Woolf is yet another piece in the school administration shuffle this year at Tonganoxie.
The district now will need to hire new principals for each of its three schools.
Former Tonganoxie Elementary School principal Jerry Daskoski abruptly resigned in December, citing the need to focus on his family.
High school principal Tatia Shelton resigned last month, as did TMS assistant principal Darren Neas.
In December, Daskoski told The Mirror that he was unable to leave his work concerns at home. However, on Jan. 9, Daskoski's license was revoked in light of felony theft charges filed against him in November 2005 in Wichita.
The revocation included his license to teach elementary school and work in school administration throughout Kansas.
The theft charges stemmed from a Nov. 25, 2005, incident at Sam's Wholesale Club in Wichita in which Daskoski concealed a $1,555 Sony 31-inch television in a box that previously held a file cabinet. And, he concealed a $188 DVD player in another box, which had held a less expensive item. When he checked out, Daskoski paid $160.77 for the television in the file cabinet box and $16.44 for the DVD player in the other box.
Daskoski said in a February interview with The Mirror that he had never done anything like that previously and that he has been under the care of a mental health professional for obsessive compulsive disorder, anxiety, panic attacks and depression.

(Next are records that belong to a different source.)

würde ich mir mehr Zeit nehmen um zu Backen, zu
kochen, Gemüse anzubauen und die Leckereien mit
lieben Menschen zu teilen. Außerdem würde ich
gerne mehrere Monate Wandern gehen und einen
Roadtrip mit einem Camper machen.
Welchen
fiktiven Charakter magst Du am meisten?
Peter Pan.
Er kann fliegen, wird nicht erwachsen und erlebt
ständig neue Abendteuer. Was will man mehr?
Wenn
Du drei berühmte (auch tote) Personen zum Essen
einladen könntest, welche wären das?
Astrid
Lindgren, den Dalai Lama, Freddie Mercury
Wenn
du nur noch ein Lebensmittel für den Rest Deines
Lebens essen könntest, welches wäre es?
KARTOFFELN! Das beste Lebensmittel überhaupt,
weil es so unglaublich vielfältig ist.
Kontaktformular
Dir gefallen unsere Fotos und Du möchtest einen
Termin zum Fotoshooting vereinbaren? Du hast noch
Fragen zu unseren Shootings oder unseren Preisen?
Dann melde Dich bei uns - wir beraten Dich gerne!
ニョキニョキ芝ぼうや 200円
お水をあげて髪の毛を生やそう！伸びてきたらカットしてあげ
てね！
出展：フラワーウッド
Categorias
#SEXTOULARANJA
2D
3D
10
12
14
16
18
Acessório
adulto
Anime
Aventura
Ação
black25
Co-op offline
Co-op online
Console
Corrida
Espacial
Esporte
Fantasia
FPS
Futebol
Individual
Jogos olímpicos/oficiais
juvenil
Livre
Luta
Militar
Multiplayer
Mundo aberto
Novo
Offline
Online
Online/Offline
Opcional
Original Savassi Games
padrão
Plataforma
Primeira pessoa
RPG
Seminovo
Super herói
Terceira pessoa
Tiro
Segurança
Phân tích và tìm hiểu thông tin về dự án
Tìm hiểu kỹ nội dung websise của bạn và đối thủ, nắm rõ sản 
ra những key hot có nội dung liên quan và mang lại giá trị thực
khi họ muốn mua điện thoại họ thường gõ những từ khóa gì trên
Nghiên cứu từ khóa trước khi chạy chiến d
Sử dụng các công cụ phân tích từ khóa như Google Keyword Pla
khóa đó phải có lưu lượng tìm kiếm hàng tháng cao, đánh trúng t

The former TES principal entered into a diversion agreement regarding the felony charges. And, he appealed the state's decision in revoking his education license, but the state board denied his appeal in February.
Shelton and Neas resigned after serving three-day suspensions with pay early last month. The exact reasoning for the suspensions was not disclosed, but Erickson later said an investigation did not uncover any breaking of board policy after being suspended.
However, Shelton and Neas resigned March 16.
Both will be paid through their current contracts, which end June 30. In an agreement with the school board, the two administrators are finishing out their contracts on a paid leave-of-absence basis. In return, Shelton and Neas agreed not to sue the school.
That leaves just two administrators on board in the school district -- acting TES principal Tammie George and acting THS principal Brent Smith.
Also last month, the board reversed an earlier decision that required activities director Brandon Parker to become a certified administrator, so he will stay on board as the activities director.
Load of work
It will be a busy spring in looking to replace four administrators
"We will have our work cut out for us," Erickson said.
"As far as us finding replacements, and when we go to recruit and hire employees in USD 464, we're not trying to just fill positions, but find the best possible fit," Erickson said. "This spring will be no exception to that. We're going to look long and hard."
Erickson said the district had started advertising for the positions, as well as a new post -- director of operations -- that will be an assistant superintendent role.
The district already has received interest for the vacant positions. Erickson said he soon would begin setting up interviews with candidates.
Teaching positions also will need to be filled. At the high school, the district is searching for a biology/science teacher, an additional business education instructor, a combination Spanish/French teacher and a part-time art instructor. At the middle school, the district looks to hire a vocal/instrumental music instructor and an eighth-grade media teacher, another new position.
And at the elementary school, an additional first-grade teacher will need to be hired.